#### EXTRACTED TEXT ####

Hallucinogens, very common in the 1960's and 1970's are still a problem with modern day society and can lead to severe addiction and permanent brain damage. The most commonly abused hallucinogens are substances like LSD, acid, mushrooms, and mescaline. These drugs change the user's perception of themselves and their surroundings. Read here about hallucinogens, their dangerous effects, addiction and recovery from abuse.
Physical risks are increased heart rate or blood pressure, tremors, no muscular coordination, sleeplessness, convulsions, coma, incoherent speech, decreased sensitivity to pain, heart or lung failure, dry mouth, dilated pupils,
Psychological risks include depression, anxiety, paranoia, extreme mood swings, violent behavior, confusion, flashbacks, schizophrenic psychosis behavior, delusions.
Hallucinogen effect a person's sensations, perceptions, self-awareness, emotions and thinking.
Drugs in the hallucinogen class include LSD, mescaline, psilocybin and DMT.
Street names for the different types of hallucinogens are: LSD-acid; Phencyclidine-angel dust, PCP; Psilocybin - magic mushrooms.
Other common names for hallucinogens dots, electric kool aid, fantasy, loony toons, ying yang.
Flashbacks may occur months or even years after use.
Signs of a hallucinogen overdose may include psychosis, muscle spams, seizures, convulsions, coma, ruptured blood vessels in the brain, heart and/or lung failure, death.
Research has shown that heavy users sometimes develop signs of organic brain damage, such as impaired memory and attention span, difficulty with abstract thinking and metal confusion.

####

** QUESTIONS TO ANSWER **
1) According to the page on hallucinogens, what is the street name for psilocybin?
2) From the page on hallucinogens, transcribe the part that opens with the words containing "Hallucinogens, very common" and closes with "psychosis behavior, delusions.".
This material comes from a separate source.

#### DATA LISTING ####

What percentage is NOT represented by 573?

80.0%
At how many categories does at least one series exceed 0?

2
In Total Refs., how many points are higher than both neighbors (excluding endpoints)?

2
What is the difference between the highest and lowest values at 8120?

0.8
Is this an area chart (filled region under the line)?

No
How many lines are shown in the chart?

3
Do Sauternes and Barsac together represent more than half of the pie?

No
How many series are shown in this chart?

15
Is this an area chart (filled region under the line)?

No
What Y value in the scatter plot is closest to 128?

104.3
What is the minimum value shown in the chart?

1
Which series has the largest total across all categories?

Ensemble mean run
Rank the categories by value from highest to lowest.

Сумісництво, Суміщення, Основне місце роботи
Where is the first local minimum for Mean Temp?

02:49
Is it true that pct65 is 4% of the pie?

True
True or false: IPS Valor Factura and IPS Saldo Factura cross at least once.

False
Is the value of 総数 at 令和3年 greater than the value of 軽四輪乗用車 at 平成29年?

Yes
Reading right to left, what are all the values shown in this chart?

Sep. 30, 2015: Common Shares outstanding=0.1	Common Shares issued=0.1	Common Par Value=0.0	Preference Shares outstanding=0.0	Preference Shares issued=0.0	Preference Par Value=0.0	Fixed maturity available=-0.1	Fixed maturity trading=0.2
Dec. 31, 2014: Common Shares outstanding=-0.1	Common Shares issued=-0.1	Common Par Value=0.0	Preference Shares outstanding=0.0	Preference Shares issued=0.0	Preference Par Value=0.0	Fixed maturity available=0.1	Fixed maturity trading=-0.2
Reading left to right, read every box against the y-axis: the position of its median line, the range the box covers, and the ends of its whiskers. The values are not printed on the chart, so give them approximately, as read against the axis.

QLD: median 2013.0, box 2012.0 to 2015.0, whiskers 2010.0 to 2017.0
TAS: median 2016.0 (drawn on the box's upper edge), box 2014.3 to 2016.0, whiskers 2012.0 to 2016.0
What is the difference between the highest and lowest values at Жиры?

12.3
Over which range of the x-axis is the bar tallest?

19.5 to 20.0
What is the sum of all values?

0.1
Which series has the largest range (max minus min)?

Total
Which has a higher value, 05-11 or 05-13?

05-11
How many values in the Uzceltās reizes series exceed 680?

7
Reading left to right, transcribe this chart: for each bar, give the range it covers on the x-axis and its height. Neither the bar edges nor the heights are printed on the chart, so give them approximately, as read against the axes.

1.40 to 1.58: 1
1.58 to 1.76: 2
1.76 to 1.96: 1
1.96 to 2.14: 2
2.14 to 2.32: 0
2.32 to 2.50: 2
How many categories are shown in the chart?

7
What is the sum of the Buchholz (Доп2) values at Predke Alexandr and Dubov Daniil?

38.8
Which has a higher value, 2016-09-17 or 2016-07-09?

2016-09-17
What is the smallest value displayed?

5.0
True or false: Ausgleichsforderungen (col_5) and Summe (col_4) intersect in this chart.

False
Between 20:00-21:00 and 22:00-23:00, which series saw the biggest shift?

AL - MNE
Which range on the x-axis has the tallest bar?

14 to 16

####

** ANSWERS BY ITEM **
1) Magic mushrooms.

2)
Hallucinogens, very common in the 1960's and 1970's are still a problem with modern day society and can lead to severe addiction and permanent brain damage. The most commonly abused hallucinogens are substances like LSD, acid, mushrooms, and mescaline. These drugs change the user's perception of themselves and their surroundings. Read here about hallucinogens, their dangerous effects, addiction and recovery from abuse.
Physical risks are increased heart rate or blood pressure, tremors, no muscular coordination, sleeplessness, convulsions, coma, incoherent speech, decreased sensitivity to pain, heart or lung failure, dry mouth, dilated pupils,
Psychological risks include depression, anxiety, paranoia, extreme mood swings, violent behavior, confusion, flashbacks, schizophrenic psychosis behavior, delusions.